The Solar System – taken to be the limit of Earth’s extended neighbourhood – is very large but still finite, and the laws of thermodynamics stipulate that it can thus contain a finite amount of energy. What is the maximum number of dollars we can extract through economic activities using this energy? A pro-consumerist brigade believes absolute eco-economic decoupling is possible; at least one of its subscribers, a Michael Liebreich, has written that in fact infinite growth is possible. But NFTs suggest we are not at all moving in the right direction – nor does any product that extracts a significant thermodynamic cost with incommensurate returns (and not just economic ones). Pseudoscientific hardware – by which I mean machines and devices that claim to do something but have no evidence to show for it – belongs in the same category.
This may not be a productive way to think of problematic entities right now, but it is still interesting to consider that, given we have a finite amount of free energy, and that increasing the efficiency with which we use it is closely tied to humankind’s climate crisis, pseudoscientific hardware can be said to have a climate cost. In fact, the extant severity of the climate crisis already means that even if we had an infinite amount of free energy, thermodynamic efficiency is more important right now. I already think of flygskam in this way, for example: airplane travel is not pseudoscientific, but it can be irrational given its significant carbon footprint, and the privileged among us need to undertake it only with good reason. (I don’t agree with the idea the way Greta Thunberg does, but that’s a different article.)
To quote physicist Tom Murphy:
Let me restate that important point. No matter what the technology, a sustained 2.3% energy growth rate would require us to produce as much energy as the entire sun within 1400 years. A word of warning: that power plant is going to run a little warm. Thermodynamics require that if we generated sun-comparable power on Earth, the surface of the Earth—being smaller than that of the sun—would have to be hotter than the surface of the sun! …

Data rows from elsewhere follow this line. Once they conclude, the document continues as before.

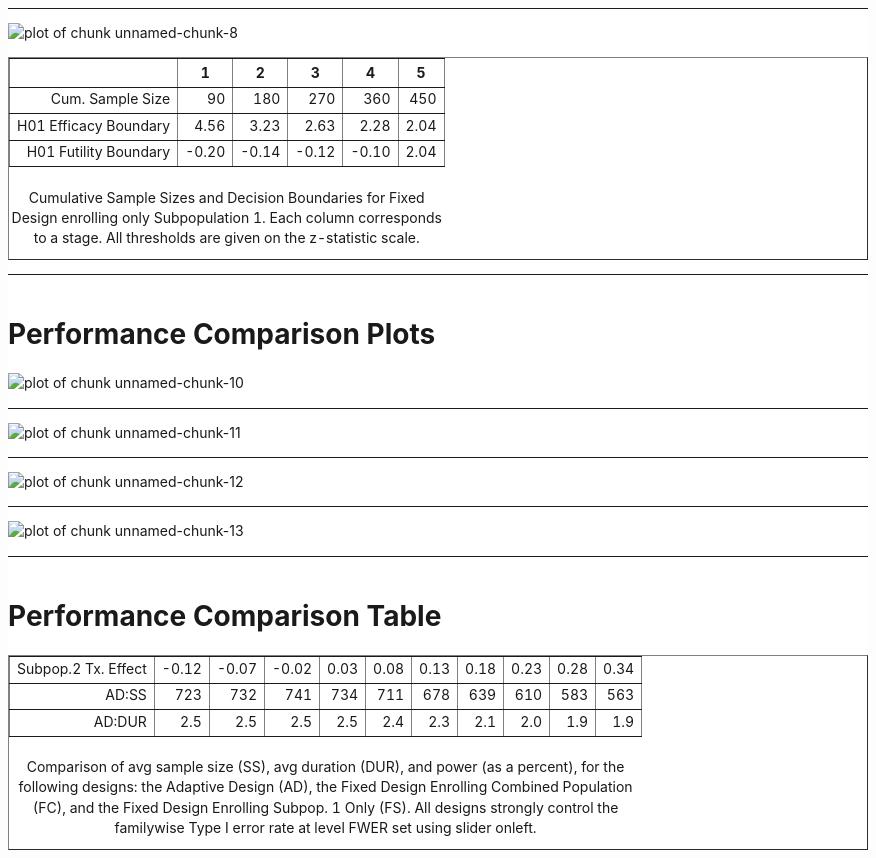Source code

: *******
![plot of chunk unnamed-chunk-8](tempFiguresForKnitrReport/unnamed-chunk-8.png) 



<TABLE border=1>
<CAPTION ALIGN="bottom"> </br> Cumulative Sample Sizes and Decision Boundaries for Fixed Design enrolling only Subpopulation 1. Each column corresponds to a stage. All thresholds are given on the z-statistic scale. </CAPTION>
<TR> <TH>  </TH> <TH> 1 </TH> <TH> 2 </TH> <TH> 3 </TH> <TH> 4 </TH> <TH> 5 </TH>  </TR>
  <TR> <TD align="right"> Cum. Sample Size </TD> <TD align="right"> 90 </TD> <TD align="right"> 180 </TD> <TD align="right"> 270 </TD> <TD align="right"> 360 </TD> <TD align="right"> 450 </TD> </TR>
  <TR> <TD align="right"> H01 Efficacy Boundary </TD> <TD align="right"> 4.56 </TD> <TD align="right"> 3.23 </TD> <TD align="right"> 2.63 </TD> <TD align="right"> 2.28 </TD> <TD align="right"> 2.04 </TD> </TR>
  <TR> <TD align="right"> H01 Futility Boundary </TD> <TD align="right"> -0.20 </TD> <TD align="right"> -0.14 </TD> <TD align="right"> -0.12 </TD> <TD align="right"> -0.10 </TD> <TD align="right"> 2.04 </TD> </TR>
   </TABLE>

*******


# <a name="Performance Comparison Plots">Performance Comparison Plots</a>

![plot of chunk unnamed-chunk-10](tempFiguresForKnitrReport/unnamed-chunk-10.png) 

*******
![plot of chunk unnamed-chunk-11](tempFiguresForKnitrReport/unnamed-chunk-11.png) 

*******
![plot of chunk unnamed-chunk-12](tempFiguresForKnitrReport/unnamed-chunk-12.png) 

*******
![plot of chunk unnamed-chunk-13](tempFiguresForKnitrReport/unnamed-chunk-13.png) 

*******

# <a name="Performance Comparison Table">Performance Comparison Table</a>


<TABLE border=1>
<CAPTION ALIGN="bottom"> </br> Comparison of avg sample size (SS), avg duration (DUR), and power (as a percent), for the following designs: the Adaptive Design (AD), the Fixed Design Enrolling Combined Population (FC), and the Fixed Design Enrolling Subpop. 1 Only (FS). All designs strongly control the familywise Type I error rate at level FWER set using slider onleft. </CAPTION>
  <TR> <TD align="right"> Subpop.2 Tx. Effect </TD> <TD align="right"> -0.12 </TD> <TD align="right"> -0.07 </TD> <TD align="right"> -0.02 </TD> <TD align="right"> 0.03 </TD> <TD align="right"> 0.08 </TD> <TD align="right"> 0.13 </TD> <TD align="right"> 0.18 </TD> <TD align="right"> 0.23 </TD> <TD align="right"> 0.28 </TD> <TD align="right"> 0.34 </TD> </TR>
  <TR> <TD align="right"> AD:SS </TD> <TD align="right"> 723 </TD> <TD align="right"> 732 </TD> <TD align="right"> 741 </TD> <TD align="right"> 734 </TD> <TD align="right"> 711 </TD> <TD align="right"> 678 </TD> <TD align="right"> 639 </TD> <TD align="right"> 610 </TD> <TD align="right"> 583 </TD> <TD align="right"> 563 </TD> </TR>
  <TR> <TD align="right"> AD:DUR </TD> <TD align="right"> 2.5 </TD> <TD align="right"> 2.5 </TD> <TD align="right"> 2.5 </TD> <TD align="right"> 2.5 </TD> <TD align="right"> 2.4 </TD> <TD align="right"> 2.3 </TD> <TD align="right"> 2.1 </TD> <TD align="right"> 2.0 </TD> <TD align="right"> 1.9 </TD> <TD align="right"> 1.9 </TD> </TR>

The purpose of this exploration is to point out the absurdity that results from the assumption that we can continue growing our use of energy—even if doing so more modestly than the last 350 years have seen. This analysis is an easy target for criticism, given the tunnel-vision of its premise. I would enjoy shredding it myself. Chiefly, continued energy growth will likely be unnecessary if the human population stabilizes. At least the 2.9% energy growth rate we have experienced should ease off as the world saturates with people. But let’s not overlook the key point: continued growth in energy use becomes physically impossible within conceivable timeframes. The foregoing analysis offers a cute way to demonstrate this point. I have found it to be a compelling argument that snaps people into appreciating the genuine limits to indefinite growth.
As I understand it, we can’t have economic activity that simply doesn’t have any impact on the environment, but we can choose to commit resources to minimising this impact (i.e., use some of the available energy to avoid increasing entropy, as Liebreich suggests). However, this would seem to have a cost and it seems to me that we mostly spend our time convincing ourselves that we shouldn’t yet pay this cost, or shouldn’t pay too much now because people in the future will be richer. So, my issue isn’t that I think we can’t continue to grow our economies while decoupling economic activity from environmental impact, I just think that we won’t.

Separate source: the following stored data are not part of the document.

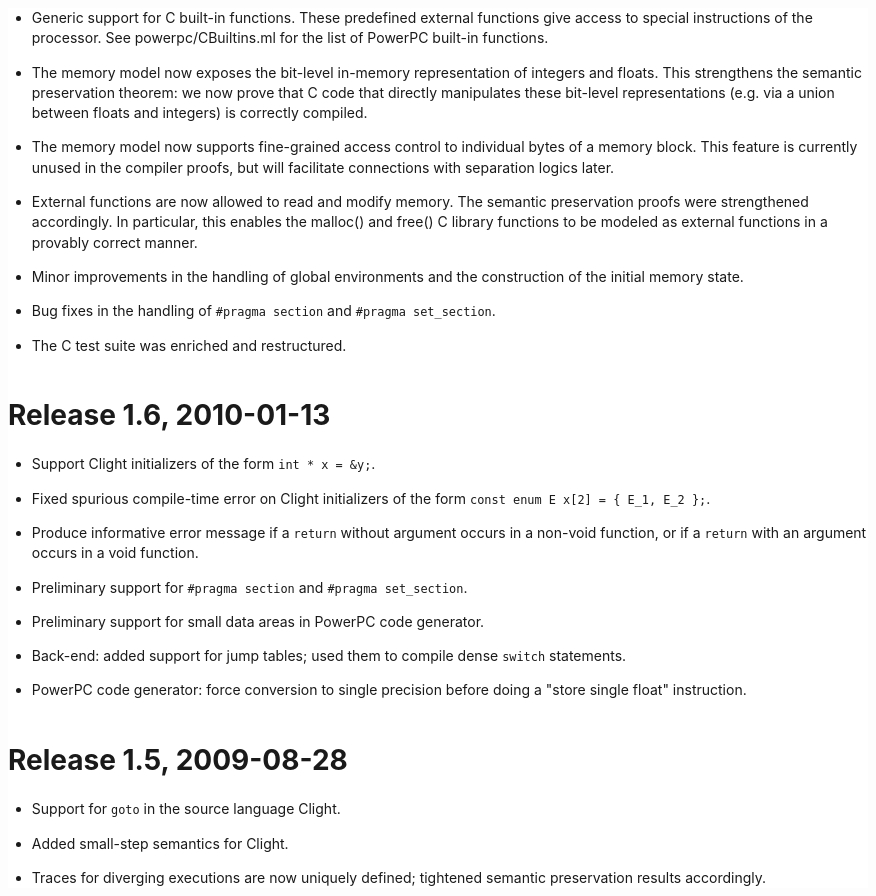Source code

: - Generic support for C built-in functions.  These predefined external
  functions give access to special instructions of the processor.  See
  powerpc/CBuiltins.ml for the list of PowerPC built-in functions.

- The memory model now exposes the bit-level in-memory representation
  of integers and floats.  This strengthens the semantic preservation
  theorem: we now prove that C code that directly manipulates these
  bit-level representations (e.g. via a union between floats and integers)
  is correctly compiled.

- The memory model now supports fine-grained access control to individual
  bytes of a memory block.  This feature is currently unused in the
  compiler proofs, but will facilitate connections with separation logics
  later.

- External functions are now allowed to read and modify memory.
  The semantic preservation proofs were strengthened accordingly.
  In particular, this enables the malloc() and free() C library functions
  to be modeled as external functions in a provably correct manner.

- Minor improvements in the handling of global environments and the
  construction of the initial memory state.

- Bug fixes in the handling of `#pragma section` and `#pragma set_section`.

- The C test suite was enriched and restructured.


# Release 1.6, 2010-01-13

- Support Clight initializers of the form `int * x = &y;`.

- Fixed spurious compile-time error on Clight initializers of the form
  `const enum E x[2] = { E_1, E_2 };`.

- Produce informative error message if a `return` without argument
  occurs in a non-void function, or if a `return` with an argument
  occurs in a void function.

- Preliminary support for `#pragma section` and `#pragma set_section`.

- Preliminary support for small data areas in PowerPC code generator.

- Back-end: added support for jump tables; used them to compile
  dense `switch` statements.

- PowerPC code generator: force conversion to single precision before
  doing a "store single float" instruction.


# Release 1.5, 2009-08-28

- Support for `goto` in the source language Clight.

- Added small-step semantics for Clight.

- Traces for diverging executions are now uniquely defined;
  tightened semantic preservation results accordingly.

A final point: information is considered negative entropy because it describes certainty – something we know that allows us to organise materials in such a way as to minimise disorder. However, what we consider to be useful information, thanks to capitalism, nationalism (it is not for nothing that Shycocan’s front-page ad ends with a “Jai Hind”), etc., has become all wonky, and all forms of commercialised pseudoscience are good examples of this.